Monday, February 21, 2011

Luke's advertising class Research: Schweppes summer rewind bottle design

Bit of a lengthy title for this blog post which is detailing all about the effectiveness and non effective elements of a Schweppes bottle featuring the logo of their summer rewind promotion. Now just based off the previous advertising campaigns Schweppes has always tried to adopt a refined mature sense of imagery with their products. This has often resulted in retro designs ranging from the kind of graphics you would expect to see in the late fifties as the following image can attest towards.


This retro style and aesthetic has been carried out to different degrees ranging from the bottles themselves to the graphics printed on the labels.

Schweppes has also taken on the motif of bubbles and has it ingrained into the physical bottle of all of their plastic bottles while glass bottles feature the bubbles motif as part of their graphic, interestingly enough the graphic is reversed on plastic bottles, where the bubbles have been integrated into the bottle but the graphic on the labels feature glass bottles as prominent pieces of art.

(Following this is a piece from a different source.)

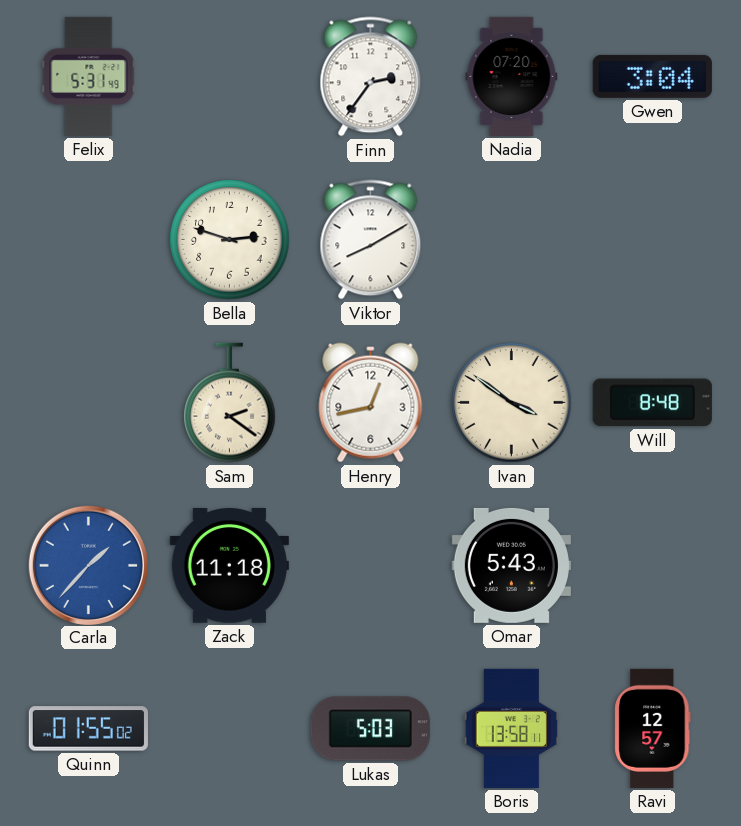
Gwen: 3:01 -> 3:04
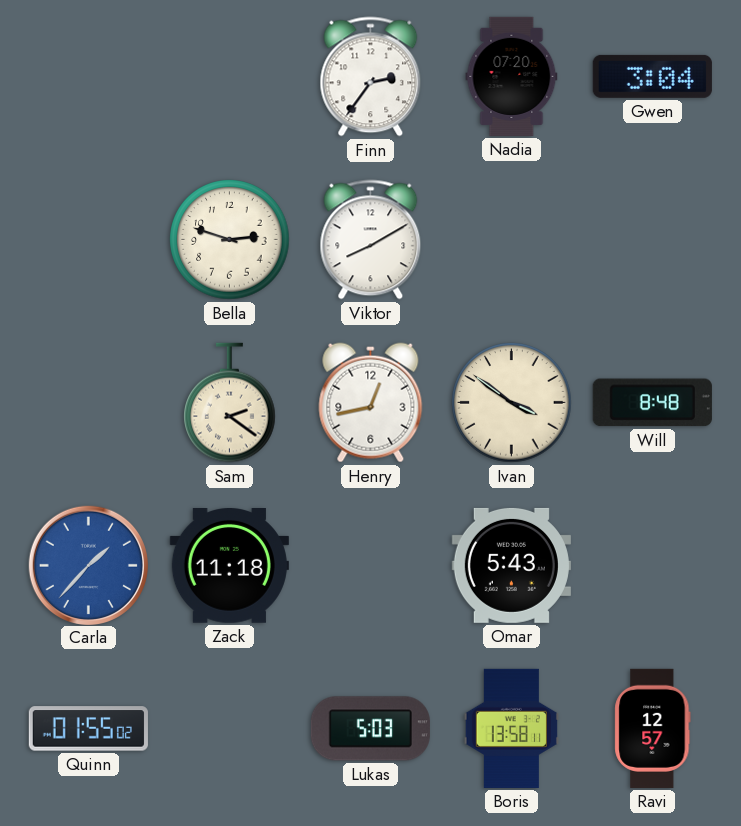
Felix: 5:31 -> none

An image of the bubbles motif Schweppes uses in the design of their plastic bottle

When it comes to colours Schweppes find themselves in a position where their free to use a wide range of deep colours though their range, and each colour has been matched appropriately to the flavour.


So while this is all well and good how does the current bottle I have in my hands compare with a mainstream market, weighing in it's pros and cons? Well for starters an a few images to give an idea of the product. (I don't have a camera available at the moment)

This is the bottle that I have in my hands -


And this is the logo that they've added along the top of the label of the bottle with a blue colouring scheme that is featured across the entire range of Schweppes products from lemonade to Pepsi, to solo, to mountain dew, etc.


The particular gimmick of this promotion is that when you collect enough points from drinking Schweppes products, you can send away your codes and points and get a shirt, which is a simple enough gimmick although it does lack a bit of the grand prize feel of a lot of other promotional offers however there isn't an element of chance to this promotion aside from their total stock.

Breaking down the design of this bottle and it's corresponding label yields a mixed bag of pros and cons.

Pros:

1. The blue and orange stick out to an extent that the gimmick stands out amongst the other bottles that its next to on the shelf.

2. There is no chance with the gimmick so if you buy the product a certain amount of times you will get the item you desire, if you do indeed desire the item in question.

3. The bottle itself is well designed, recyclable and suitable for mass production and consumption in a way that is favourable to a super markets way of stacking product.

4. The print across the bottle harkens back to the older days of glass bottles and helps to re-iterate the retro feel that Schweppes endorses.

Cons

1. The retro look of the glass printing gets cut off abruptly at the bottom of the bottle.

2. The gimmick doesn't have the same sense of reward as other competitions with a big pay out.

3. It harkens back to two different time periods with the gimmick of the faded shirts being a fashion from the eighties while the bottle aesthetic has roots in the fifties.

4. The scratching aesthetic that they've added to the logo gives it a degraded look that once again seems at odds with the graphics normally associated with the brand.

 Whether or not there are more pros and cons for this design could be debated, as this particular design has gone through several iterations to where it is now, but this current design does have its issues. But can anything ever really have a perfect design? Perhaps we'll find out later, perhaps not, either way it'll be interesting to see what comes of this in future iterations of the ideas Schweppes has carried throughout the years.